(Data extract begins)

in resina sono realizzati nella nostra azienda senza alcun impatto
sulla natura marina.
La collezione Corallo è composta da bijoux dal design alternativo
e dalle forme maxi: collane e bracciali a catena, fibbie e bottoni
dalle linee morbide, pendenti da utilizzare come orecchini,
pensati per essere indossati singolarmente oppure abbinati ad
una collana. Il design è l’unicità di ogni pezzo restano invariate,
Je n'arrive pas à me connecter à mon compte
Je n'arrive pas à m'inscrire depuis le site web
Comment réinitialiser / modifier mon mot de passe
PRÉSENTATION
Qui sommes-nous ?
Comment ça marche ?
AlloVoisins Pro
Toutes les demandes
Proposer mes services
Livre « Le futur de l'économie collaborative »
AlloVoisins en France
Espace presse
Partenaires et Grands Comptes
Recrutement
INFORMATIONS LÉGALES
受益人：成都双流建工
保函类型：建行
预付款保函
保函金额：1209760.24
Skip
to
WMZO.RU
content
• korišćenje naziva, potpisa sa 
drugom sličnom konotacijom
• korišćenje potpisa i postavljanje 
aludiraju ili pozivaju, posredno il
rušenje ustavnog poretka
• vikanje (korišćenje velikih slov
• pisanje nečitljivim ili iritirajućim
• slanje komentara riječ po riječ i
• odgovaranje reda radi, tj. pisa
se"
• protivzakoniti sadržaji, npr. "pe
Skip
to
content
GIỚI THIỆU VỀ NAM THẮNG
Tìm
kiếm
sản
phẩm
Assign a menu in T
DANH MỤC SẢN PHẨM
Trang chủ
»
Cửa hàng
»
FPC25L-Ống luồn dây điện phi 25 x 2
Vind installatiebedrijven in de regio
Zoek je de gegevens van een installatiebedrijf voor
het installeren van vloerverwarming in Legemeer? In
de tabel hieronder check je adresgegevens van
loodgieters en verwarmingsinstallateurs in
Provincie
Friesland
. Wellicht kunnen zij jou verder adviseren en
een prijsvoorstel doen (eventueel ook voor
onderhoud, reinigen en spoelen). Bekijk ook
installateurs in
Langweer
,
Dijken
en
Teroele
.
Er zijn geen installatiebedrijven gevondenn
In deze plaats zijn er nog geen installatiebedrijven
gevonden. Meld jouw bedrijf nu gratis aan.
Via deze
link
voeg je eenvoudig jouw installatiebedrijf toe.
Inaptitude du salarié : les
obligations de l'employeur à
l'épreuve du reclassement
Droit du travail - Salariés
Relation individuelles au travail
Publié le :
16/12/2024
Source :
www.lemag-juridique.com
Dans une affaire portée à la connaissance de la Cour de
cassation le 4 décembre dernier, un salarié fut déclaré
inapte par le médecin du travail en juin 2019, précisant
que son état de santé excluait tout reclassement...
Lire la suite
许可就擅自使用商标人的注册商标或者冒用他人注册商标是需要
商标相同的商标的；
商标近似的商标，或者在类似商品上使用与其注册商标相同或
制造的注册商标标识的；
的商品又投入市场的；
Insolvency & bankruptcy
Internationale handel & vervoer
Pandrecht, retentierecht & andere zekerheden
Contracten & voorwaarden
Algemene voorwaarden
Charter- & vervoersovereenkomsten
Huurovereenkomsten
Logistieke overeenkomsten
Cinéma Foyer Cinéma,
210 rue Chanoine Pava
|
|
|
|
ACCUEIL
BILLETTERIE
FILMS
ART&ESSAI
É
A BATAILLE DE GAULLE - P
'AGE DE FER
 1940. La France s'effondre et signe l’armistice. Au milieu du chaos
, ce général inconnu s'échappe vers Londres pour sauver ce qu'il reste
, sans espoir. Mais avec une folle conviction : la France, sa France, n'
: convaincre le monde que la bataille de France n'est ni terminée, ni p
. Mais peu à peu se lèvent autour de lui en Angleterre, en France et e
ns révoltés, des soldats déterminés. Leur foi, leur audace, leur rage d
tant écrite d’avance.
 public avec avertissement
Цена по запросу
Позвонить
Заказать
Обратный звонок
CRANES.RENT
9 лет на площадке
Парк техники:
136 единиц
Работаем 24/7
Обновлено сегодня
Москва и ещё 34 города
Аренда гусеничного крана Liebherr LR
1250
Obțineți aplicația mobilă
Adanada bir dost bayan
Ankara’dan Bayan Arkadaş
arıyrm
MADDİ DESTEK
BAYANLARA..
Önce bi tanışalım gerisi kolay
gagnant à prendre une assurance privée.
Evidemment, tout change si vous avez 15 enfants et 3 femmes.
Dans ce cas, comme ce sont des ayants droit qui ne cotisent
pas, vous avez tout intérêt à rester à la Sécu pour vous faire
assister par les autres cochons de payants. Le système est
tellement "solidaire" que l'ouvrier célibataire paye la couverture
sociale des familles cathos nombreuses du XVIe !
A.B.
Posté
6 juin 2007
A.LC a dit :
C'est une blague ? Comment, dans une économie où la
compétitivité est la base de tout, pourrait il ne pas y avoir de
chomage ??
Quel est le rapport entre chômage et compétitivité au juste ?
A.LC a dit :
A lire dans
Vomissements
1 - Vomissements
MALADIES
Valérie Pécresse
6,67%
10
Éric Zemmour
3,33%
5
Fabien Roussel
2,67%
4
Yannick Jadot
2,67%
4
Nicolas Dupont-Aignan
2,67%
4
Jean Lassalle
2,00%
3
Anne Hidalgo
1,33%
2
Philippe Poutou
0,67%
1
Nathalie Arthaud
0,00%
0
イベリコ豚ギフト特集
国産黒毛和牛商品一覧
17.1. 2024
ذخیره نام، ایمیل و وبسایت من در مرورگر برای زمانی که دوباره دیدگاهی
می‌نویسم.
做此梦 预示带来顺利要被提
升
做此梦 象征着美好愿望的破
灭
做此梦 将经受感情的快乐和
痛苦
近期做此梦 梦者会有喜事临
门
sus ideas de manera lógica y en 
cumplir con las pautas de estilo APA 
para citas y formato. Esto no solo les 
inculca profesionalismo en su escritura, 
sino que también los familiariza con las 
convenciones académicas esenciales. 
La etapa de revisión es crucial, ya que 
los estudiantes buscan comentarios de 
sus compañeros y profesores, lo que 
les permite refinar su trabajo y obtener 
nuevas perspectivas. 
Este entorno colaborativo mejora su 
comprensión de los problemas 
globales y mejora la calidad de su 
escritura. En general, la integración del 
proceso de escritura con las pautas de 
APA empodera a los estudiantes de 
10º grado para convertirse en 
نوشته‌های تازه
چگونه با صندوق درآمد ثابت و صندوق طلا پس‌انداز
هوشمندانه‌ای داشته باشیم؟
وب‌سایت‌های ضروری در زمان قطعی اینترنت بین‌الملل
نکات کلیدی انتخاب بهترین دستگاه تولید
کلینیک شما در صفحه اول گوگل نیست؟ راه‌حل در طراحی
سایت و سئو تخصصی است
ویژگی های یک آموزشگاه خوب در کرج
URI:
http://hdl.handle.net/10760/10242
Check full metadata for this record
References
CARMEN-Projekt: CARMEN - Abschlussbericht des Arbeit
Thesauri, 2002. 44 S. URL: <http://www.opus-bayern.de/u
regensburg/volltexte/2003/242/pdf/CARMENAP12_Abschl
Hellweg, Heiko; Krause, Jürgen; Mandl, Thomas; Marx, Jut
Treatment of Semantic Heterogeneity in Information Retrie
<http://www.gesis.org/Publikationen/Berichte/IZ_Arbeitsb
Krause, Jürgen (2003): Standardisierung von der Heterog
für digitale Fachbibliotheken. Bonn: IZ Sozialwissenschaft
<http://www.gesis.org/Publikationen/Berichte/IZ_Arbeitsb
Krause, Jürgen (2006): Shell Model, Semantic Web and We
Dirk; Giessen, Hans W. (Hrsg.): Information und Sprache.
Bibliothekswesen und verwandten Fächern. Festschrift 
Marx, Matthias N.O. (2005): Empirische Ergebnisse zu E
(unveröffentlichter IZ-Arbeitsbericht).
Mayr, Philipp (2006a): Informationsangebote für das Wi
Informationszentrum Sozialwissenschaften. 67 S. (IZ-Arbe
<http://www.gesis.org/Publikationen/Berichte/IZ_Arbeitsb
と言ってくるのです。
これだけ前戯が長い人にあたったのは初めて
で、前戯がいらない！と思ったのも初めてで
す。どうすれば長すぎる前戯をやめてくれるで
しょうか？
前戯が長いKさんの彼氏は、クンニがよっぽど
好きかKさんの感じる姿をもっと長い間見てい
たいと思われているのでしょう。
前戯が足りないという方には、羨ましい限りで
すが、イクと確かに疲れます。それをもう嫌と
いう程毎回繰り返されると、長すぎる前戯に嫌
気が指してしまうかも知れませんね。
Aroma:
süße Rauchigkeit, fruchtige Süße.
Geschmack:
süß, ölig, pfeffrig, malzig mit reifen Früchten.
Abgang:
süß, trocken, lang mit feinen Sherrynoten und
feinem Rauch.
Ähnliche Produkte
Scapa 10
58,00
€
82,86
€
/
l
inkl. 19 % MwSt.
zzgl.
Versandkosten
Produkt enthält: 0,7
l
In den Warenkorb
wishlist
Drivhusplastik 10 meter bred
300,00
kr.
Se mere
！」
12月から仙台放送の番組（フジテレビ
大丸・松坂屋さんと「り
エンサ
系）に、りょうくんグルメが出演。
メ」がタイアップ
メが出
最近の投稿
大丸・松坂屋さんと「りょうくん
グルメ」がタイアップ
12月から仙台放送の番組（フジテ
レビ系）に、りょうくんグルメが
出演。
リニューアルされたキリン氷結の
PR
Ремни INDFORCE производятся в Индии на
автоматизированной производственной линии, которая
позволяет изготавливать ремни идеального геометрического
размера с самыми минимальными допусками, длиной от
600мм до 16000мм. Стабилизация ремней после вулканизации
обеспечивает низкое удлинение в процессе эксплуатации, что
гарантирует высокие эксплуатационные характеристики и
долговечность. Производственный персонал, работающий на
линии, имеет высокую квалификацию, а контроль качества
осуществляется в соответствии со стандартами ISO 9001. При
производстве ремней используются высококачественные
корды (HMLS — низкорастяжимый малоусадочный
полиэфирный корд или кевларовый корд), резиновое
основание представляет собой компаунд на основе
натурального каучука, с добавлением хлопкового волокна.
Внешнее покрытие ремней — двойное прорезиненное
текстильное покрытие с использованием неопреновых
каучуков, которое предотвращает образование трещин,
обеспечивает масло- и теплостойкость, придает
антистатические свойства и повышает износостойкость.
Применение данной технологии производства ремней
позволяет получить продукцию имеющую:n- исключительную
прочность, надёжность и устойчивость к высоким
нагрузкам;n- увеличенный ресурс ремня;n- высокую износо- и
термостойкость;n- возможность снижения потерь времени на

(Data extract ends)

**Task brief:** In the entries above, find the line with "voeg je eenvoudig" and the line with "ce qu'il reste", then set down exactly those two and every line between them, nothing else.

**Written response:**
voeg je eenvoudig jouw installatiebedrijf toe.
Inaptitude du salarié : les
obligations de l'employeur à
l'épreuve du reclassement
Droit du travail - Salariés
Relation individuelles au travail
Publié le :
16/12/2024
Source :
www.lemag-juridique.com
Dans une affaire portée à la connaissance de la Cour de
cassation le 4 décembre dernier, un salarié fut déclaré
inapte par le médecin du travail en juin 2019, précisant
que son état de santé excluait tout reclassement...
Lire la suite
许可就擅自使用商标人的注册商标或者冒用他人注册商标是需要
商标相同的商标的；
商标近似的商标，或者在类似商品上使用与其注册商标相同或
制造的注册商标标识的；
的商品又投入市场的；
Insolvency & bankruptcy
Internationale handel & vervoer
Pandrecht, retentierecht & andere zekerheden
Contracten & voorwaarden
Algemene voorwaarden
Charter- & vervoersovereenkomsten
Huurovereenkomsten
Logistieke overeenkomsten
Cinéma Foyer Cinéma,
210 rue Chanoine Pava
|
|
|
|
ACCUEIL
BILLETTERIE
FILMS
ART&ESSAI
É
A BATAILLE DE GAULLE - P
'AGE DE FER
 1940. La France s'effondre et signe l’armistice. Au milieu du chaos
, ce général inconnu s'échappe vers Londres pour sauver ce qu'il reste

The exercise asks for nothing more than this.